[Data entries]
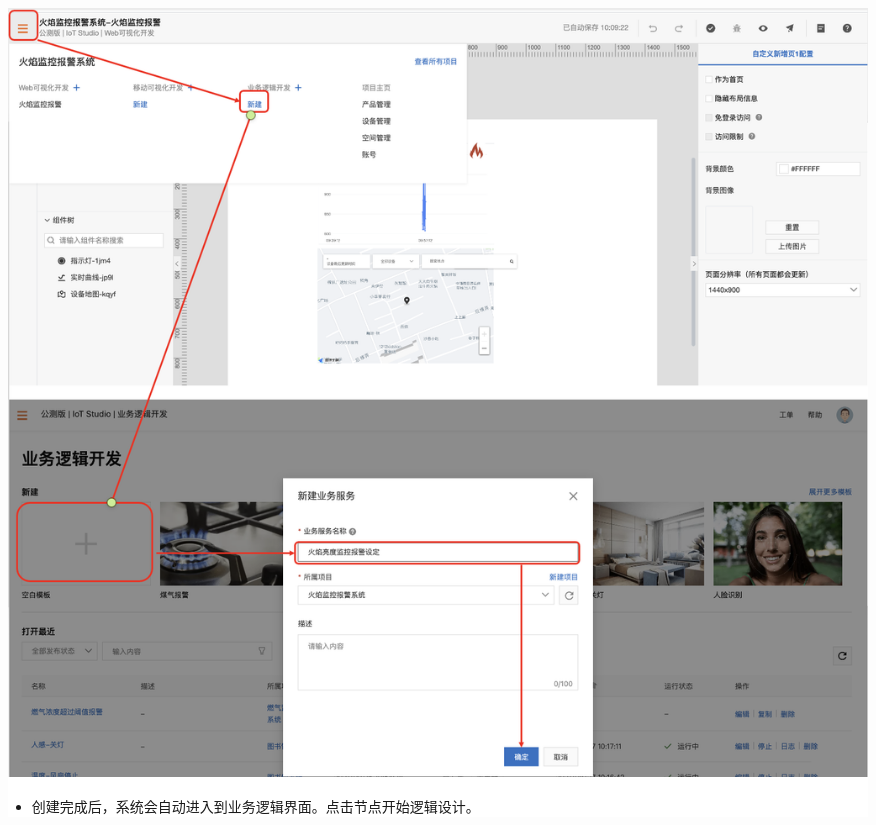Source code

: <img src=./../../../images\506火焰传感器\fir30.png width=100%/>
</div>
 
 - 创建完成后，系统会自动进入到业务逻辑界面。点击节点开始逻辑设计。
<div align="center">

==

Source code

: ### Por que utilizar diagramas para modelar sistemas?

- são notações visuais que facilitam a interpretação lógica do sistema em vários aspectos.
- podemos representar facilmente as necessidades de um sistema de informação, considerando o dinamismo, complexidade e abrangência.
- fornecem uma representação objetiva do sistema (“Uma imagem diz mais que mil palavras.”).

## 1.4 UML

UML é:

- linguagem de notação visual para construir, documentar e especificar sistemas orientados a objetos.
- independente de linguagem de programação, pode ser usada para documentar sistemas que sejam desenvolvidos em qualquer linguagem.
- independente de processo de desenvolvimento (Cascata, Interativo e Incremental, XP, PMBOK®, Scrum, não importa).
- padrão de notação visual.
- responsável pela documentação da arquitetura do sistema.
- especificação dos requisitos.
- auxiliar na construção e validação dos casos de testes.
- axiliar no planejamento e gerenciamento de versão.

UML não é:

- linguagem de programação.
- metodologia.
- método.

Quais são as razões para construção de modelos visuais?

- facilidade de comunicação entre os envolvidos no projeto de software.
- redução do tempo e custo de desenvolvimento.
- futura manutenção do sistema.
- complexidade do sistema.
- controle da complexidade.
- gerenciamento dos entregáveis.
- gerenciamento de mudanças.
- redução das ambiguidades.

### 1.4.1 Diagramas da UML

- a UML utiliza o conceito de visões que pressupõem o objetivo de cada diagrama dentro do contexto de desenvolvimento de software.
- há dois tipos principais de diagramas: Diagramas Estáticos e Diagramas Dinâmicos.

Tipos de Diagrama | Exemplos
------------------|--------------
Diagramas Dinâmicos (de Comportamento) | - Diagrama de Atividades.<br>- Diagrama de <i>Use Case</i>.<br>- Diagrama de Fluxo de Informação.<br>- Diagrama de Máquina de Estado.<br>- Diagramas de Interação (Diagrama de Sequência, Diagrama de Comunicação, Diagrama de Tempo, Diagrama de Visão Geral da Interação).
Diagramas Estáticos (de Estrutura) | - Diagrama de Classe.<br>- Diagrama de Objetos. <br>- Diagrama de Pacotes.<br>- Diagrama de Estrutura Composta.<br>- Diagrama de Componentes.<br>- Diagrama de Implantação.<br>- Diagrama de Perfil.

* * *

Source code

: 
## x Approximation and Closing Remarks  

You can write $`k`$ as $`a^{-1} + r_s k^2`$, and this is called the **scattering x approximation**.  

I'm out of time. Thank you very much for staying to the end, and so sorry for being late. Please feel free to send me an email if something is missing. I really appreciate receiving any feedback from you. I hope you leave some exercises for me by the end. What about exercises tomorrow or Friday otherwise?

# [What the exercise asks]
The line above containing "- gerenciamento de mudanças.", the line containing "- a UML utiliza", and every line between them are to be transcribed exactly; no other line is wanted.

# [Answer section]
- gerenciamento de mudanças.
- redução das ambiguidades.

### 1.4.1 Diagramas da UML

- a UML utiliza o conceito de visões que pressupõem o objetivo de cada diagrama dentro do contexto de desenvolvimento de software.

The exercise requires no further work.